Though we are constantly working on optimizing all Nemesida WAF components, there is a possibility of an emergency situation. Similar situations include:
- Emergency shutdown of the filtering node;
- Slowing down the access the web applications due to increased consumption of hardware resources of the filtering node server;
- Inability of clients to access the web application due to an increase in the count of legitimate request blocks.
Let’s look at each of these scenarios.
🔗 Emergency shutdown of the filtering node
During Nginx operation, errors may occur, leading to an emergency interruption of the execution of requests, as a result of which Nemesida WAF cannot process the request correctly. To track and correct errors in the code, the process memory image recording analysis (
core dump) is used.
If such a situation occurs, you must perform the following actions:
- Activate monitoring of Nginx process crashes when working with Nemesida WAF;
- Send the received information to the technical support for its analysis and troubleshooting.
In the case of a critical situation when failures in the operation of the filtering node interfere with the operation of the final web applications, it is allowed to exclude the processing of requests by the filtering node for the time of troubleshooting.
🔗 Slowing down the access the web applications due to increased consumption of hardware resources of the filtering node server
During its operation, the filtering node processes a large number of requests and analysis them with signature analysis and a machine learning module. These operations require a certain amount of server hardware resources. If there is a shortage of hardware resources, access to protected web applications may slow down due to overload in the work of the filtering node processing and proxying traffic. If such a situation occurs, you must perform the following actions:
- Study recommended hardware requirements for server with corresponding component and, if possible, add the required amount of resources in accordance with the requirements;
- Send the Nginx web server log to the technical support for analysis and troubleshooting (if the developers confirm the presence of a malfunction leading to increased consumption of server hardware resources) or receive recommendations to reduce the consumption of hardware resources.
In some cases, slower access to the final web application may occur if the filtering node processes requests that transmit large content in the request body (for example, when downloading files). Processing such requests requires a certain amount of hardware resources and time, which can slow down the work of both the filtering node and all web applications whose traffic is proxied through it. If the functionality of the web application supports file transfer, then as a possible solution to the problem, you need to apply parameters in Nemesida WAF Cabinet that exclude checking the contents of the request body.

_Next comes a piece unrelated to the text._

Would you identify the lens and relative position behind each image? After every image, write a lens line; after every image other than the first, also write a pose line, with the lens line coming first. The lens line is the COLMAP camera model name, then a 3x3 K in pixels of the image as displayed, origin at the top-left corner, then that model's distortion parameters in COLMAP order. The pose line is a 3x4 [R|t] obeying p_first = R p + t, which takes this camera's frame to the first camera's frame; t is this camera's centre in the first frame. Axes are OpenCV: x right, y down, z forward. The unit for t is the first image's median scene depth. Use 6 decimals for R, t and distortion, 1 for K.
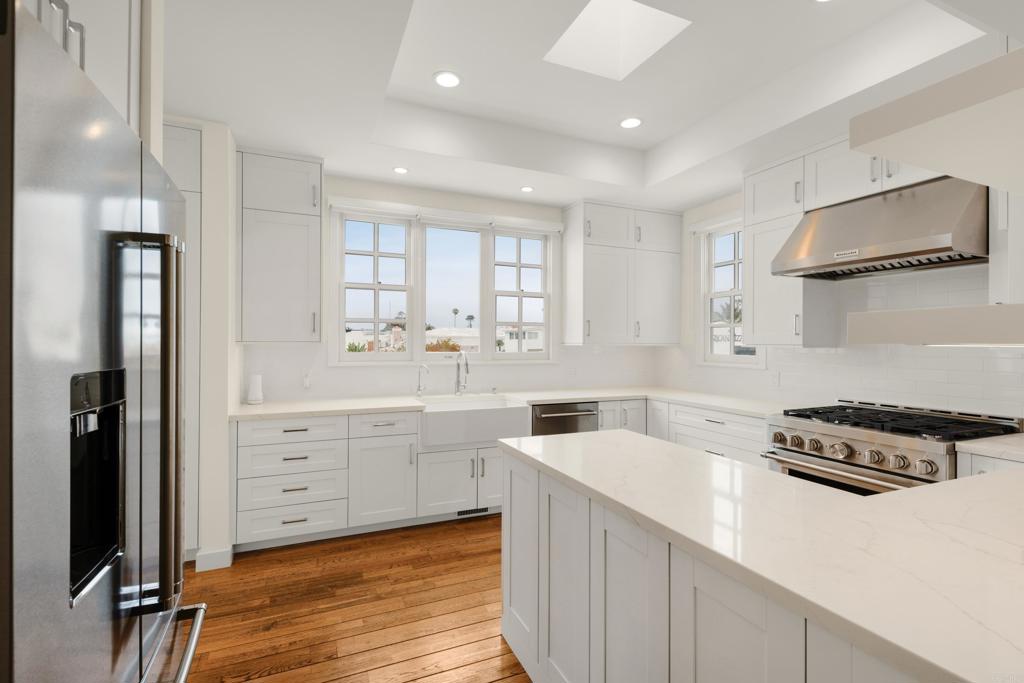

In some cases, the filtering node may also consume an increased amount of hardware resources (in particular, server RAM) due to processing a large number of requests that are transmitted for additional analysis by the machine learning module. This is due to the fact that the signature analysis of the request additionally performs
Base64-decoding of the zones
HEADERS, after which detects signs of an attack (signatures), and the request is passed to the Nemesida AI MLA module. In most cases, to solve the problem, it will be enough to activate the option to disable decoding of the corresponding zone in Nemesida WAF Cabinet.
🔗 Inability of clients to access the web application due to an increase in the number of legitimate request blocks
When analyzing requests, the filtering node performs several stages of checks, which include analysis of queries by the signature method and analysis by machine learning. With an increase in the number of legitimate request blocks, it is necessary to find out the reason for this behavior on the part of the Nemesida WAF.
If such a situation occurs, it is recommended to perform the following actions:
- Switch Nemesida WAF to request processing in monitoring mode (the request is not blocked, but the corresponding events are recorded in the Nemesida WAF logs);
- Send the Nginx web server log to the technical support for analysis and troubleshooting (if the developers confirm the presence of a malfunction leading to false positives) or receive recommendations to reduce their number.
🔗 Disabling Nemesida WAF
In the event of a critical situation in which it is impossible to continue using the Nemesida WAF without compromising the performance of protected web applications (for example, when long waits for a response from a web application are unacceptable or the filtering node, proxying traffic, does not allow for constant availability of the web application for clients), it is allowed to disable the filtering node until the reasons for such behavior are clarified on the part of Nemesida WAF.
If it is necessary to disable the Nemesida WAF, it is recommended to perform the following actions:
- Generate the parameters
- Configure an additional server that will work in traffic mirroring to have up-to-date information about attacks on the protected web application, but not affect their performance;
- Submit to the service technical support Nginx web server log for analysis and troubleshooting (if the developers confirm its presence) or receiving recommendations for further actions.